Mas a empresa não conseguiu juntar tantas operações. Após o anúncio do resultado do quarto trimestre de 2013, abaixo do esperado, as ações da empresa caíram 63% em dez dias. A queda foi tão impressionante que fundos como o Gávea sondaram pelo menos três sócios sobre a possibilidade de vender sua participação no negócio.

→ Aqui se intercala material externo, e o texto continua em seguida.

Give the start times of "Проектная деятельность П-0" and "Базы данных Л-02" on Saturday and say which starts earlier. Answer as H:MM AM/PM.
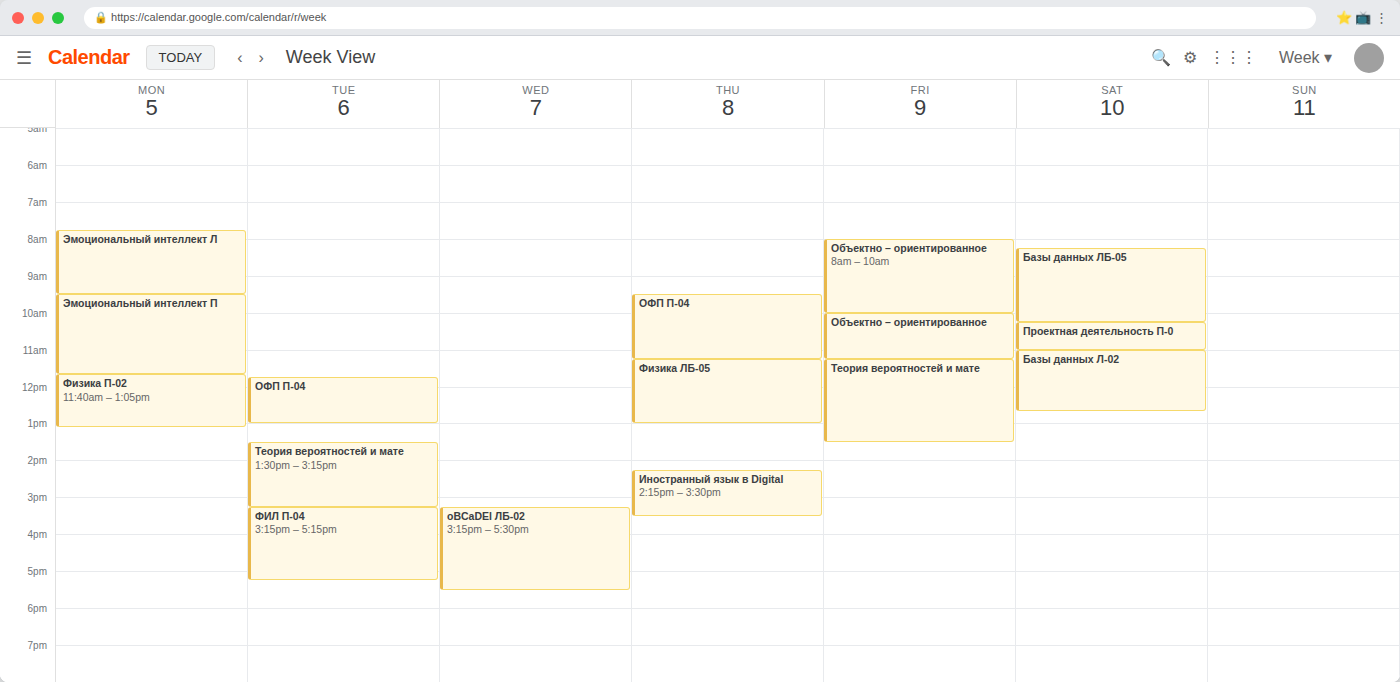
"Проектная деятельность П-0" 10:15 AM; "Базы данных Л-02" 11:00 AM.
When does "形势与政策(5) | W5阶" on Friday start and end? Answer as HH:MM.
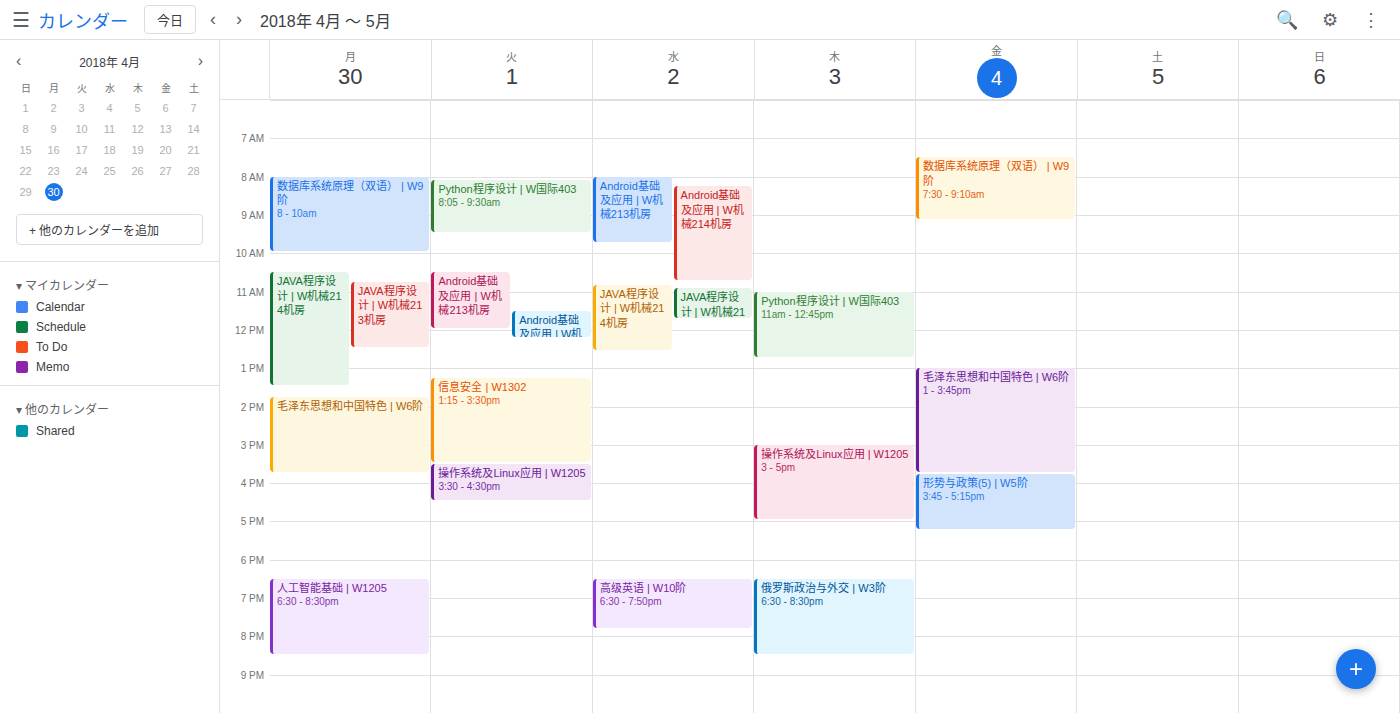
15:45 to 17:15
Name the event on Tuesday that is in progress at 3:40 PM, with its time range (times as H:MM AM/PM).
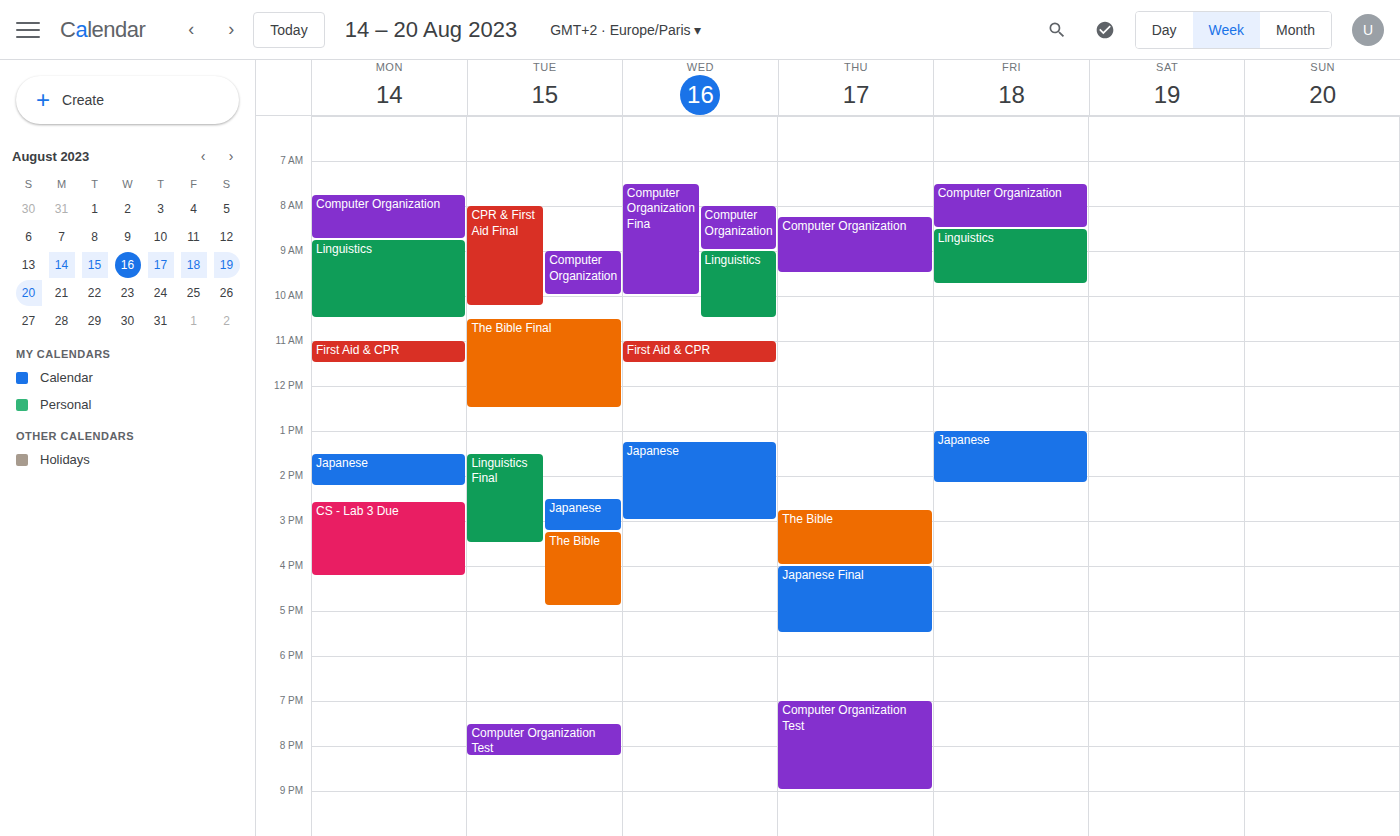
"The Bible", 3:15 PM to 4:55 PM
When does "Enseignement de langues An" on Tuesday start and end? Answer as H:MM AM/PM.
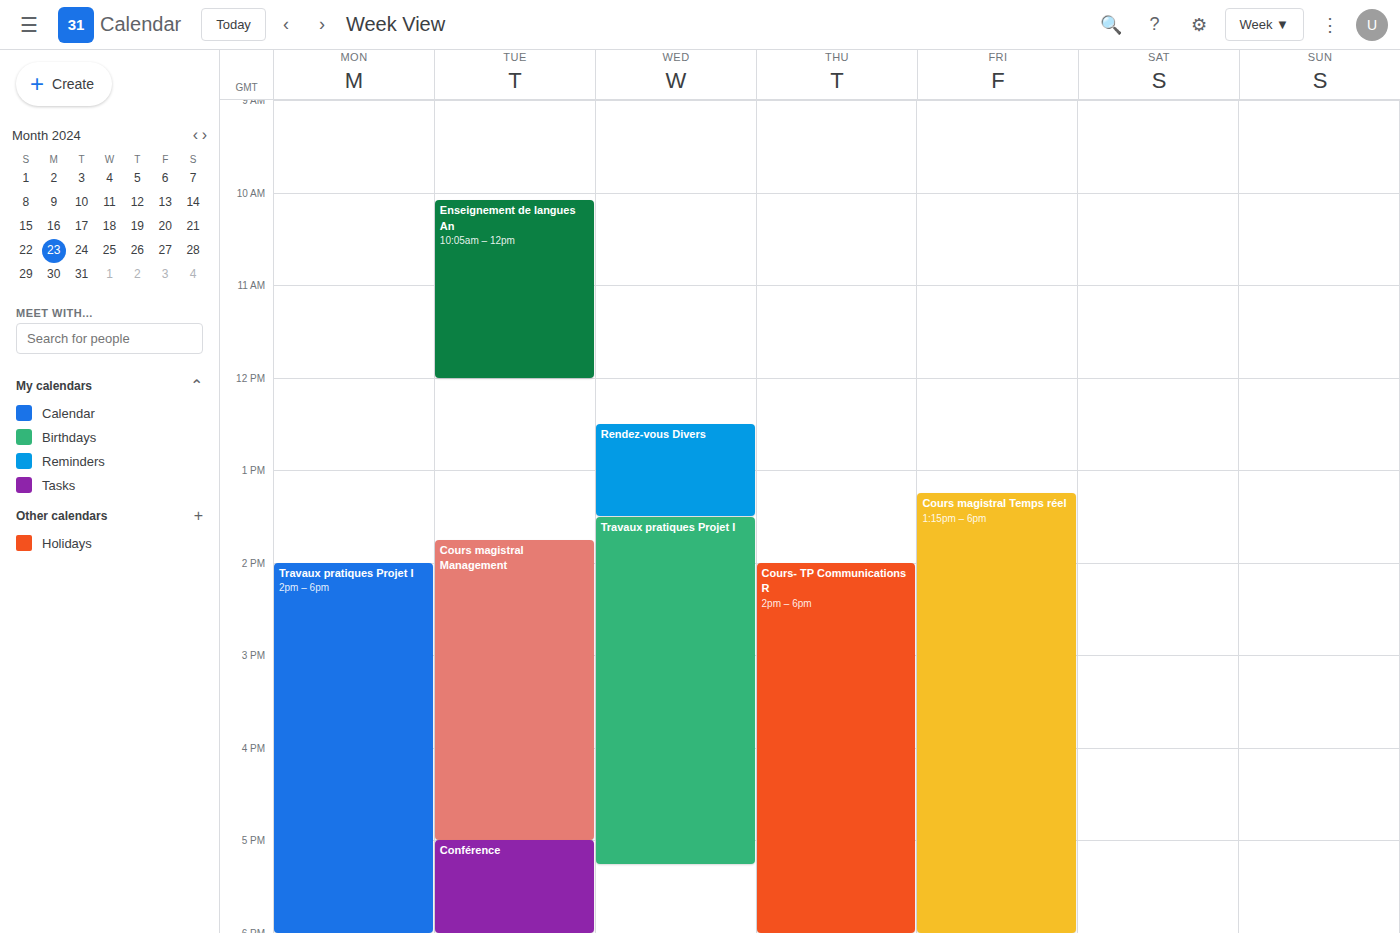
10:05 AM to 12:00 PM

Em abril, numa visita a investidores em Boston, Londres e Nova York, Franchini teve de responder diversas vezes à mesma pergunta: a BR Insurance vai “virar outra BR que não deu certo?”

Boa parte dessas empresas sofre dos mesmos problemas. É bem verdade que a economia não ajudou e a bolsa não viveu seus melhores momentos nos últimos anos. Mas juntar dezenas de pequenas e médias empresas em pouco tempo se mostrou mais difícil do que o previsto.

Não é todo mundo que, do dia para a noite, aceita deixar de ser dono de seu negócio para se tornar funcionário e ter de dar satisfações. Após a abertura de capital da BR Pharma, os donos das drogarias que deram origem à empresa passaram a brigar por tudo — mais participação no conselho de administração, indicação de executivos, distribuição dos dividendos e a estratégia do controlador, o BTG Pactual.

“Às vezes, parece que estamos dirigindo um carrinho de bate-bate: são várias empresas que ficam se chocando por ter modos de atuação diferentes”, diz um dos sócios. 

Apesar de ter ido à bolsa justamente com a promessa de integrar dezenas de empresas e tirar vantagem das sinergias, as companhias demoraram tempo demais para fundir seus negócios. A BR Brokers, por exemplo, reuniu 16 corretoras e foi à bolsa em 2007. Mas só uniu suas operações em São Paulo em 2011.

Foi quando se deu conta de que tinha gente demais para dar palpite. Pelo contrato original, os sócios precisariam trabalhar por alguns anos na empresa. Caso decidissem sair antes, perderiam seu lote de ações da empresa. A regra mudou para fazer a fila andar.

“Tínhamos três diretores administrativos e três diretores financeiros. Não fazia sentido manter essa estrutura”, afirma Sérgio Freire, presidente da BR Brokers. Por divergências na estratégia, três processos de arbitragem foram abertos para resolver problemas com os sócios em Vitória, Distrito Federal e Manaus.

A maldição das BRs na bolsa puniu até aquelas empresas que têm um modelo de negócios diferente. A administradora de shopping centers BR Malls, por exemplo, não nasceu de um PowerPoint, mas de um grupo dono de alguns shoppings que, pouco a pouco, foi comprando novos empreendimentos — hoje, são 51.

A empresa teve uma valorização de 166% desde sua abertura de capital, em 2007. Nos últimos 12 meses, porém, os papéis caíram 15%. Os investidores estão preocupados com a provável desaceleração do setor neste ano e com o fato de as elevações recentes nos juros aumentarem o custo da dívida da companhia.

Finalmente, a maldição atingiu gente que nem conseguiu chegar até a bolsa. O banqueiro Pedro Guimarães, sócio do banco Brasil Plural, tentou viabilizar a BR Travel, de empresas de turismo, e a BR Odonto, de planos odontológicos. Mas desistiu de ambas por falta de demanda de investidores — que, depois de ter perdido tanto dinheiro, decidiram dizer chega à farra das BRs.